Rob,
Both, slides and prints have their advantages. Lattitude is only one half of
the equation. Dynamical range is the second half. No, you cannot "create"
either one in Photoshop. No matter what you do there, you will only lose
data.

Consider an absurd example: you have only 2 bits for 1 (greyscale) color.
Your color values are 0, 1, 2, 3
A given image on "slide" media (narrow lattitude, high contrast) may have
distribution curve like

5%      40%   40%     5%
 0            1        2       3
(kinda like reduced bell-curve ). Probably, some shadows and some highlights
will be lost (e.g. 0 is really black black, no detail there) -- I made the
numbers add up to 90% intentionally :)

A given image on "print" media (high lattitude) will squeeze all the pixels
into middle greys:
0%        50%   50%   0%
 0            1        2       3
See what's wrong here? You have no "shadows" lost except for the fact that
you don't have 4 colors anymore!

You trade lattitude for contrast and vice versa. Unless there is a film
whose lattitude and dynamic range match those of a scanner perfectly,
there's no "better" or "worse" between slide and print films. Just a matter
of preference. E.g. on overcast day, when the lattitude is largely
irrelevant, I think slides will be superior, in terms of amount information
they carry from the original scene to the computer file. For a very high
contrast scene, print film wins.

Records excerpted from a collection
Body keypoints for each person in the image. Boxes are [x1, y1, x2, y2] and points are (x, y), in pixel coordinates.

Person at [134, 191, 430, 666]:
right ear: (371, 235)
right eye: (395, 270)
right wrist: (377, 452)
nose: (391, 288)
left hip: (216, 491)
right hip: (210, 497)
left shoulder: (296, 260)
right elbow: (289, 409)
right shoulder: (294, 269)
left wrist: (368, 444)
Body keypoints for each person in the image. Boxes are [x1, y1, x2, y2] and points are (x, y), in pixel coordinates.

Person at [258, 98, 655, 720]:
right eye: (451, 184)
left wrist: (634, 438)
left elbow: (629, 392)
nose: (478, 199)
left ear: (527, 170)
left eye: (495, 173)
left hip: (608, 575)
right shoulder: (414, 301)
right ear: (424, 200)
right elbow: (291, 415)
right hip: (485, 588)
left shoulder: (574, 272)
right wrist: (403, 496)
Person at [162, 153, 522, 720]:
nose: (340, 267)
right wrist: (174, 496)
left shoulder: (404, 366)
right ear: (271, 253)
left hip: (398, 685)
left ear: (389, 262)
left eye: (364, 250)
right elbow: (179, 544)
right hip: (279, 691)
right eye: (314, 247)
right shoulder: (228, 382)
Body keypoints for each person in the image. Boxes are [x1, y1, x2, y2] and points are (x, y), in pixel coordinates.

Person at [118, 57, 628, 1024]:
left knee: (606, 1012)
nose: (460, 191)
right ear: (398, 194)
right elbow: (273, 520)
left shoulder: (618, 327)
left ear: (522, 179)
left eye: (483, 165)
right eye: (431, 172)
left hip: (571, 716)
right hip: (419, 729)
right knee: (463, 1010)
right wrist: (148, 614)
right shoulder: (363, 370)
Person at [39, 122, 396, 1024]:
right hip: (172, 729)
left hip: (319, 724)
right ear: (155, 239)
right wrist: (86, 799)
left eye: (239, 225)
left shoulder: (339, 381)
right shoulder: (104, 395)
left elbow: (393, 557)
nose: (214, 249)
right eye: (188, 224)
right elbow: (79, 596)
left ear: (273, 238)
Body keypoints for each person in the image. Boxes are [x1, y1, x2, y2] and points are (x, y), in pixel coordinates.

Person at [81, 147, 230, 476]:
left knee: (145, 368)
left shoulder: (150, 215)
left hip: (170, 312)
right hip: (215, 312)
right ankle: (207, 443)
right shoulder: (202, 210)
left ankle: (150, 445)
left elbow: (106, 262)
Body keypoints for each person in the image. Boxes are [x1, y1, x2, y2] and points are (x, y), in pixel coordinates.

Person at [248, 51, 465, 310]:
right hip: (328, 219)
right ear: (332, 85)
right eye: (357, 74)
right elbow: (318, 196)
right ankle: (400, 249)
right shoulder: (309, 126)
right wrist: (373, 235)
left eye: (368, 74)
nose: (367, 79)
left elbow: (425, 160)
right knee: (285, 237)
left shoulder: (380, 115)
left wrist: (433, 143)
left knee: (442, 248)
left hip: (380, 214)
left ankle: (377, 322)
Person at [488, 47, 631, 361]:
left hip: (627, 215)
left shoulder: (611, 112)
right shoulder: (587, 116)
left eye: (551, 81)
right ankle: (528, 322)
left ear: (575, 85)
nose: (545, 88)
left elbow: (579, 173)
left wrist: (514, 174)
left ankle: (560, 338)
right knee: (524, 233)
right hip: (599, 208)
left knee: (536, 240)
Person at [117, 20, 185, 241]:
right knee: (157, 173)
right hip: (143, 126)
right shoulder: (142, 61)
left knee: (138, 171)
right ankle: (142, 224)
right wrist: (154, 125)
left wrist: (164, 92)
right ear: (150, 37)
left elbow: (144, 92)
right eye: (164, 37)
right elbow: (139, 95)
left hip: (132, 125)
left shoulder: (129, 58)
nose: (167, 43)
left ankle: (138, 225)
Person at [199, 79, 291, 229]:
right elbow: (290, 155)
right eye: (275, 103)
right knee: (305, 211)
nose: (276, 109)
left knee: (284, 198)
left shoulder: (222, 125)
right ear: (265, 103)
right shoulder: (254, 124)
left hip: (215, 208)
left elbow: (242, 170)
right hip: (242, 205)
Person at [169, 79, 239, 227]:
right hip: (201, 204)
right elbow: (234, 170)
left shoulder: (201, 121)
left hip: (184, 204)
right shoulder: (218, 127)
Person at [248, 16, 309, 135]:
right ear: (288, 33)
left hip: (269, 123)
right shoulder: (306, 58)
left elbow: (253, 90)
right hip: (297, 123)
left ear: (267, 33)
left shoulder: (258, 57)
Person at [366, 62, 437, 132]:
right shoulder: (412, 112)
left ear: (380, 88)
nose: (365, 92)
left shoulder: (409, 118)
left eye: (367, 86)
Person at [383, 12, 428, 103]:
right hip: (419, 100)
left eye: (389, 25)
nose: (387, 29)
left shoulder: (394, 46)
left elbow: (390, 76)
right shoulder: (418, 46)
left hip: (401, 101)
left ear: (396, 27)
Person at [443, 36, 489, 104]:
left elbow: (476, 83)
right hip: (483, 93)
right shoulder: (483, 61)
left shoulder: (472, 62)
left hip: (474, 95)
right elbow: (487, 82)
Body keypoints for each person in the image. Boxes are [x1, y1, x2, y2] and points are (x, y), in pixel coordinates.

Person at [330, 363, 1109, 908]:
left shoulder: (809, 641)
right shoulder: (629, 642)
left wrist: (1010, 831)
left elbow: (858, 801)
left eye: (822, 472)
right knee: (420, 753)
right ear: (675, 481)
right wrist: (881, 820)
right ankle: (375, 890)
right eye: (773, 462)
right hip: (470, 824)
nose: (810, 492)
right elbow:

• Your objective
Please write out the whole post on slide and print film above, word for word.

• Solution for this task
Rob,
Both, slides and prints have their advantages. Lattitude is only one half of
the equation. Dynamical range is the second half. No, you cannot "create"
either one in Photoshop. No matter what you do there, you will only lose
data.

Consider an absurd example: you have only 2 bits for 1 (greyscale) color.
Your color values are 0, 1, 2, 3
A given image on "slide" media (narrow lattitude, high contrast) may have
distribution curve like

5%      40%   40%     5%
 0            1        2       3
(kinda like reduced bell-curve ). Probably, some shadows and some highlights
will be lost (e.g. 0 is really black black, no detail there) -- I made the
numbers add up to 90% intentionally :)

A given image on "print" media (high lattitude) will squeeze all the pixels
into middle greys:
0%        50%   50%   0%
 0            1        2       3
See what's wrong here? You have no "shadows" lost except for the fact that
you don't have 4 colors anymore!

You trade lattitude for contrast and vice versa. Unless there is a film
whose lattitude and dynamic range match those of a scanner perfectly,
there's no "better" or "worse" between slide and print films. Just a matter
of preference. E.g. on overcast day, when the lattitude is largely
irrelevant, I think slides will be superior, in terms of amount information
they carry from the original scene to the computer file. For a very high
contrast scene, print film wins.